J.-M.H. : Cela fait vingt-cinq ans que je travaille sur ce sujet et je remarque que la prise en compte du sport comme possible matériau de création, comme « background », si elle est réelle, a aussi beaucoup évolué. Aujourd’hui, en tant que commissaire d’exposition, vous ne pouvez pas ne pas vous poser la question de la parité des hommes et des femmes artistes. Au début des années 2000, honnêtement, on ne se posait pas la question. C’est aujourd’hui évidemment le cas et cela conduit à la découverte de nouvelles artistes, de nouvelles approches. Au Frac, on atteint la parité. Et sur l’ensemble de « Des exploits, des chefs-d’œuvre », on n’en est pas loin. Cette attention est concomitante de l’émergence des grandes questions sociétales d’aujourd’hui. À l’époque (le tournant des années 1990-2000), la question du genre, de l’homophobie, les problématiques postcoloniales commençaient tout juste à s’imposer dans le domaine qui nous concerne. Aujourd’hui c’est central. Toute l’exposition « Des exploits, des chefs-d’œuvre » prend évidemment en compte ces questionnements.
PS : Comment êtes-vous parvenu à créer un dialogue entre autant d’œuvres et d’artistes ?

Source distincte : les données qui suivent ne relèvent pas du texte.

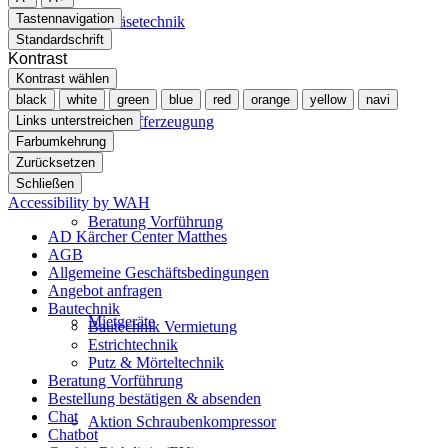
Tastennavigation
Gebläsetechnik
Standardschrift
Kontrast
Kontrast wählen
black
white
green
blue
red
orange
yellow
navi
Links unterstreichen
Stickstofferzeugung
Farbumkehrung
Zurücksetzen
Schließen
Accessibility by WAH
Beratung Vorführung
AD Kärcher Center Matthes
AGB
Allgemeine Geschäftsbedingungen
Angebot anfragen
Bautechnik
Mietgeräte
Bautechnik Vermietung
Estrichtechnik
Putz & Mörteltechnik
Beratung Vorführung
Bestellung bestätigen & absenden
Chat
Aktion Schraubenkompressor
Chatbot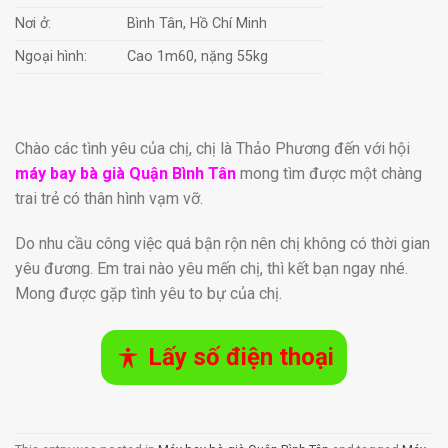
Nơi ở:
Bình Tân, Hồ Chí Minh
Ngoại hình:
Cao 1m60, nặng 55kg
Chào các tình yêu của chị, chị là Thảo Phương đến với hội
máy bay bà già Quận Bình Tân
mong tìm được một chàng
trai trẻ có thân hình vạm vỡ.
Do nhu cầu công việc quá bận rộn nên chị không có thời gian
yêu đương. Em trai nào yêu mến chị, thì kết bạn ngay nhé.
Mong được gặp tình yêu to bự của chị.
Lấy số điện thoại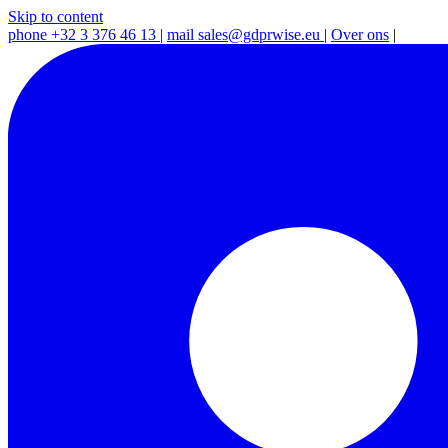
Skip to content
phone
+32 3 376 46 13
|
mail
sales@gdprwise.eu
|
Over ons
|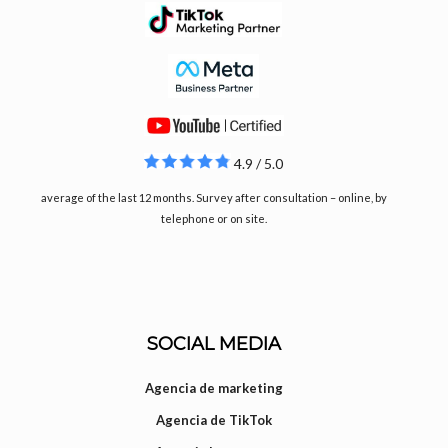
4.9 / 5.0
average of the last 12 months. Survey after consultation – online, by
telephone or on site.
SOCIAL MEDIA
Agencia de marketing
Agencia de TikTok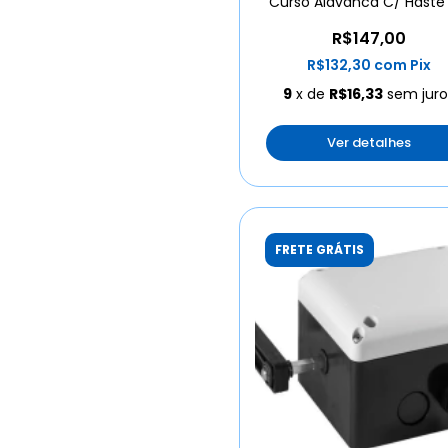
Curso Alavanca C/ Haste
Mola
R$147,00
R$132,30
com
Pix
9
x de
R$16,33
sem juro
Ver detalhes
FRETE GRÁTIS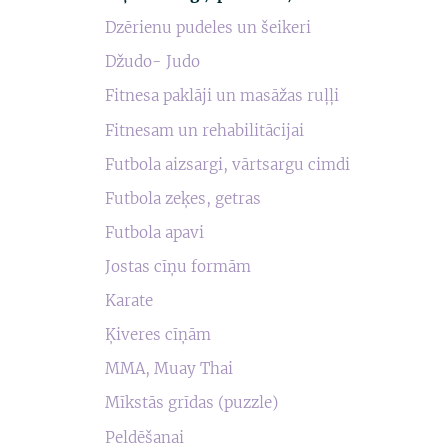
Dzērienu pudeles un šeikeri
Džudo- Judo
Fitnesa paklāji un masāžas ruļļi
Fitnesam un rehabilitācijai
Futbola aizsargi, vārtsargu cimdi
Futbola zeķes, getras
Futbola apavi
Jostas cīņu formām
Karate
Ķiveres cīņām
MMA, Muay Thai
Mīkstās grīdas (puzzle)
Peldēšanai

J.-M.H. : Je crois que ces articulations, ces dialogues se produisent de diverses manières mais le cœur de tout ça, c'est l'œuvre. En tant que critique d’art, ce qui m’intéresse c’est de travailler avec des artistes que j’apprécie, de trouver des œuvres de qualité (des chefs-d’œuvre parfois…) que je prends plaisir et intérêt à regarder et à appréhender en tâchant d’éviter les pièges de la plate illustration. Pour articuler trois cent cinquante œuvres dans trois lieux très différents, la question de l’accrochage est centrale. Dans une sorte de jeu de ping-pong, j’ai essayé de faire en sorte que chacune des œuvres rebondisse et fasse constamment écho à d’autres. Au Mac par exemple, il a fallu créer des effets de surprises pour éviter l’ennui d’une accumulation linéaire. J’ai donc joué sur les clins d’œil, en plaçant une sculpture de Barry Flanagan, un artiste anglais qui a sculpté surtout des lièvres, à la diagonale d’un ensemble d’œuvres d’Alain Séchas dont l’univers est peuplé de chats. Et je me disais, c’est drôle finalement parce que le lièvre est à Flanagan ce que le chat est à Séchas. Au Mucem, c’était passionnant d’établir des chaînes d’objets. En partant d’un ballon de foot de lambda, jusqu'au ballon de la demi-finale du mondial 98 signé par Aimé Jacquet, on arrivait naturellement au ballon de l'artiste Fabrice Hyber ou à celui de Laurent Perbos. C'est le genre de glissements qui font la cohérence et le bonheur d'une exposition.
PS : Y a t’il, parmi le corpus d’œuvres, l’une d’entre elles qui vous a tout particulièrement marqué ?
J.-M.H. : Je les aime toutes, sinon je ne les montrerais pas ! Toutefois, pour jouer le jeu, en partie du moins, je n’en citerai pas une mais trois parce qu’il y a quand même trois lieux d’exposition. Au Mac par exemple, je suis fier de présenter une œuvre hors normes qui est montrée pour la première fois et sans doute pour la dernière fois dans son intégralité. C’est L'œil du tigre de Julien Beneyton. L’œuvre occupe 250 m² du musée, comprend autour de cent quarante éléments (peintures, dessins, sculptures…) et brosse le portrait d’une légende de la boxe française récente qui est Jean-Marc Mormeck.
Au Mucem, je suis très attaché à Club qui est aussi une œuvre en plusieurs éléments (une quinzaine) que l'on doit au duo Aurélie Ferruel et Florentine Guédon et qui révèle l’admiration de deux jeunes femmes pour le sport dans le village. C’est une œuvre très emblématique de cette dialectique du populaire et du savant.
Au Frac, je retiens cette immense tapisserie suspendue de l’artiste africain-américain Noel W. Anderson qui représente des corps noirs un peu déformés en train de jouer au basket. Cette œuvre, à l’impact visuel très fort, pose la question de l'exploitation érotique des corps noirs dans le sport et en particulier dans le contexte de la NBA.